So gross wie ein Fingernagel
Der heutige Chip besteht, wie Forschungs- und Entwicklungsingenieur Thomas Troelsen erklärt, aus Millionen miteinander verbundener Transistoren, die alle auf einer Fläche von nur wenigen Quadratmillimetern angeordnet sind. „Wenn wir von einem Chip sprechen, sprechen wir genau genommen einfach von einem fingernagelgrossen Stück Silizium, einem chemischen Element, das als natürliche Ressource in beträchtlichen Mengen auf der Erde vorhanden ist“, ergänzt er. „Fingernägel variieren in ihrer Grösse, und genauso ist es auch bei Chips. Auf dieser Siliziumscheibe befinden sich ein ganzes Netzwerk von Transistoren und manchmal auch andere elektronische Komponenten, die gemeinsam einen integrierten Schaltkreis bilden.”

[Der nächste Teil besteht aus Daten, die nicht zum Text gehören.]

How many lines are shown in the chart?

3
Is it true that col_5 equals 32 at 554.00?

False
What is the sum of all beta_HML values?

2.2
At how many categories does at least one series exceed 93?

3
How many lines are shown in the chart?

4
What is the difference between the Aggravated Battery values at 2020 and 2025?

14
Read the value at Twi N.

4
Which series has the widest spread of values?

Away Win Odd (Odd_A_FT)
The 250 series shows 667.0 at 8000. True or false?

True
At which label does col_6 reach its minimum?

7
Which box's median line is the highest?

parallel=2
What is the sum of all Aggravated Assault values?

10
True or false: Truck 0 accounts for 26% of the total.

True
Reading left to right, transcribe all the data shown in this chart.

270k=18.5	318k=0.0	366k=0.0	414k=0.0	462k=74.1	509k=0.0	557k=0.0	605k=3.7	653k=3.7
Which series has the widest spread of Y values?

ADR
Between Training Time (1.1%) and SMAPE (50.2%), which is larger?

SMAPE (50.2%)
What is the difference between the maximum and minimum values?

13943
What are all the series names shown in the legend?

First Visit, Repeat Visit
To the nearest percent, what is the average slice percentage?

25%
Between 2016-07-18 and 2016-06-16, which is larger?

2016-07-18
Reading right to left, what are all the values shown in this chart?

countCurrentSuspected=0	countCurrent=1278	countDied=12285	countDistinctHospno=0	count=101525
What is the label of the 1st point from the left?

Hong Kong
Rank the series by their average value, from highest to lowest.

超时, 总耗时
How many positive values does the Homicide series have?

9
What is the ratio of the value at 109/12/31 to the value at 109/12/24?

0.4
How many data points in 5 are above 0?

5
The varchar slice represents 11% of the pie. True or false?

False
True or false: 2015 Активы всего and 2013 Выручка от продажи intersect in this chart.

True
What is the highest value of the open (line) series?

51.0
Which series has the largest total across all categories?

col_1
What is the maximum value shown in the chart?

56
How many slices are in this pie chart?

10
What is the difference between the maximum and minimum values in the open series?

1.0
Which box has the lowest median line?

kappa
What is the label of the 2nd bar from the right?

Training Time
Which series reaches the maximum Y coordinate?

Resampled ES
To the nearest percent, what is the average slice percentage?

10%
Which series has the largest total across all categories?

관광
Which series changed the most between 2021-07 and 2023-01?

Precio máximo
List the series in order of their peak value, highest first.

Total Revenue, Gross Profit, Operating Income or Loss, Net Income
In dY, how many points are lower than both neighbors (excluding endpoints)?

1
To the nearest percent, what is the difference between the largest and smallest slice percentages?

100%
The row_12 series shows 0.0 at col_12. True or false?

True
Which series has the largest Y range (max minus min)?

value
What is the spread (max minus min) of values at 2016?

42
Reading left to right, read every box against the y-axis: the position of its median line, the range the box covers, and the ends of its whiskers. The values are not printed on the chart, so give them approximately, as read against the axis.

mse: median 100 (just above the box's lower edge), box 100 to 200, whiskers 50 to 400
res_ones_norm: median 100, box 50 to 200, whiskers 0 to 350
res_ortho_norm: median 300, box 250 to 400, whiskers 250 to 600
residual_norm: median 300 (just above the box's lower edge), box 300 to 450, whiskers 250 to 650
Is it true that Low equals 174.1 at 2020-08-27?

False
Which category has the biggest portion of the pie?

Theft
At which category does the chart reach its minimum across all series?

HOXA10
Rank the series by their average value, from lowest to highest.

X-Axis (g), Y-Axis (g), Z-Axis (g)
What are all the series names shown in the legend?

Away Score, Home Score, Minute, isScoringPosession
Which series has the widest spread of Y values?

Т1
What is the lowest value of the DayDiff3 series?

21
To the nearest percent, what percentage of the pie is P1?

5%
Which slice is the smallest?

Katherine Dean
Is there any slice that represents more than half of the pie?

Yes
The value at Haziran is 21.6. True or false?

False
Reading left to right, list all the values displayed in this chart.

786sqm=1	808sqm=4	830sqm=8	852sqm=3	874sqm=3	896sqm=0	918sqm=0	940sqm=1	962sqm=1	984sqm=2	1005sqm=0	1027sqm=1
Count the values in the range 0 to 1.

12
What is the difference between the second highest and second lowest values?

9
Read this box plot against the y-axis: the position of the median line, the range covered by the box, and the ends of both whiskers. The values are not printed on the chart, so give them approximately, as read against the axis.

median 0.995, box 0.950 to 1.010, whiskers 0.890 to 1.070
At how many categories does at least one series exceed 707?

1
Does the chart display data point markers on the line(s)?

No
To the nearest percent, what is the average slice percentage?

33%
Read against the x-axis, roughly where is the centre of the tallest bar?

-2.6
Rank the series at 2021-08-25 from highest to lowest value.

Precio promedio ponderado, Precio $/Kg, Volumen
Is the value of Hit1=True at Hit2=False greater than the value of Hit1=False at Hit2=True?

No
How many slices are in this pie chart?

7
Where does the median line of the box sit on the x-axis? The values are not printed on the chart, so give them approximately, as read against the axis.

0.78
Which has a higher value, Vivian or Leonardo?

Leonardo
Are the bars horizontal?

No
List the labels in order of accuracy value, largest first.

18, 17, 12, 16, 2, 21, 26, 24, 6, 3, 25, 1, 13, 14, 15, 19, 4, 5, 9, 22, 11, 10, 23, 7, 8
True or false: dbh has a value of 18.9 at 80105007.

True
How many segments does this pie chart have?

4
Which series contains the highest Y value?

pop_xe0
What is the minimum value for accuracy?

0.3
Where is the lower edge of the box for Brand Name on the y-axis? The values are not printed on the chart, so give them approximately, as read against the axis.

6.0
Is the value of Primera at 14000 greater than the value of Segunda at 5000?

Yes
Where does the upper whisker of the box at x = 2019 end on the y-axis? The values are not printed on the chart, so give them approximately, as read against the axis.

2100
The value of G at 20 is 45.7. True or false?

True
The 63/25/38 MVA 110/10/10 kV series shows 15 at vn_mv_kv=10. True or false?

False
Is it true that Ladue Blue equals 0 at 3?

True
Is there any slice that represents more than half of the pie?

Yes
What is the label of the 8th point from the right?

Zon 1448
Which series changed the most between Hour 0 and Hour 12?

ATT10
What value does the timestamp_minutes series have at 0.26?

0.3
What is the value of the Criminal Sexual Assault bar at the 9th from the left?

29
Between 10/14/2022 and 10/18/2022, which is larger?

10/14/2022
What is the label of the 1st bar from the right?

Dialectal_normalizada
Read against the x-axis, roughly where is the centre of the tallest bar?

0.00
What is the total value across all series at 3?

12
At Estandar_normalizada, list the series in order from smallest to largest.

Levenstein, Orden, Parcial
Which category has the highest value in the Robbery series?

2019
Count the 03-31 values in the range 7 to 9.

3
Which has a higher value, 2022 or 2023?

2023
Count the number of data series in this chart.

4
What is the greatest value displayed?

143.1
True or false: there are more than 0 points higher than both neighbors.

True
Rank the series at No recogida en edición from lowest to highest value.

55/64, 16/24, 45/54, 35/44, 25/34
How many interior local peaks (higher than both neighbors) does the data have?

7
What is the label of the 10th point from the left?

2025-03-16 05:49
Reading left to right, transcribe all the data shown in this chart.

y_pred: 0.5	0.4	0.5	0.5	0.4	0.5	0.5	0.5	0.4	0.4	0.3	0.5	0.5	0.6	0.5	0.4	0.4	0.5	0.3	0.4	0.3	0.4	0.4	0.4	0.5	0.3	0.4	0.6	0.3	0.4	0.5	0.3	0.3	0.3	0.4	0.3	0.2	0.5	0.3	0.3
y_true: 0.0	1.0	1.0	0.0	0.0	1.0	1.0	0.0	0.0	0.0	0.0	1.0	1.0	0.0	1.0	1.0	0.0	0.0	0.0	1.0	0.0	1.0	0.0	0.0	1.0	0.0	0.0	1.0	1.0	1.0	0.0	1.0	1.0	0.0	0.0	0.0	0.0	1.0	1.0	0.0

Für die Hörsystem-Industrie war die Einführung des Chips schlichtweg bahnbrechend. Denn aufgrund des Chips konnte nicht nur die Grösse von Hörsystemen drastisch reduziert werden, so Dr. Bob Moreley, Dozent im Bereich der Elektro- und Systemtechnik an der Washington-Universität in St. Louis, USA. Dank des Chips war es überdies auch möglich, die Signalverarbeitung radikal zu optimieren und eine Vielzahl zusätzlicher Funktionalitäten in Hörsysteme zu integrieren. „Weil die Transistoren immer kleiner wurden, konnten wir bei gleichem Stromverbrauch immer mehr davon auf einem Chip platzieren und dadurch nun auch aufwändige Algorithmen zur aktiven Rückkopplungs-Auslöschung und Störlärmunterdrückung einsetzen.“
Aus weniger mach’ mehr
Chips haben die Branche zweifellos radikal verändert. „Man kann ohne Übertreibung sagen, dass der Chip an sich, und insbesondere der digitale Chip, die Hörsystem-Branche revolutioniert hat“, bekräftigt Thomas Troelsen. „Ohne analoge Chips wäre die Entwicklung auf dem Niveau von 1985 stehen geblieben, und ohne digitale Chips hätte sie 1995 Halt gemacht. Die Grenzen dessen, was wir in Hörsysteme integrieren können, werden ständig von den technischen Fortschritten in der Halbleiterindustrie, von den Herstellern der Chips, angehoben.“
Diese unglaubliche Technologie hat den Hörsystem-Trägern enorme Vorteile gebracht – nicht nur was die Technologie, sondern auch was das Design betrifft. „Der Chip hat dafür gesorgt, dass mehr Funktionalität heute weniger Strom und weniger Platz benötigt. Das hatte auch Auswirkungen auf das Design von Hörsystemen. Weil Chips weniger Platz und weniger Strom benötigen, können das Gehäuse und die Batterie kleiner ausfallen. Damit wurden Idealbedingungen für die Entwicklung attraktiver Designs geschaffen“, freut sich Thomas Troelsen.
Auch Bob Morley bestätigt, dass die Digitaltechnologie den Boden für die Entwicklung von Hörsystemen bereitet hat, die nicht nur mit einer überlegenen Klangqualität und einer besseren Sprachverständlichkeit aufwarten können, sondern die noch dazu einen höheren Tragekomfort bieten. Und schliesslich muss noch bedacht werden, dass diese Technologie auch auf die Audiologie als Ganzes entscheidenden Einfluss genommen hat. „Es ist der Chiptechnologie geschuldet, dass Hörgeräte-Akustiker heute eine intensivere Ausbildung benötigen, um solch hoch entwickelte Geräte anpassen zu können“, unterstreicht er. Zudem können sich die Hörsystem-Träger über viele attraktive Merkmale moderner Hörsysteme freuen – „über eine präzise Anpassung und Stabilität, über Hörkomfort durch die Begrenzung der maximalen Ausgangsleistung und die Unterdrückung von Rückkopplungen und Störgeräuschen sowie über Richtmikrofone für eine bessere Sprachverständlichkeit.“
Eines ist sicher: Ohne den bescheidenen Mikrochip wären die Welt, und nicht zuletzt auch unsere Hörsysteme, völlig anders.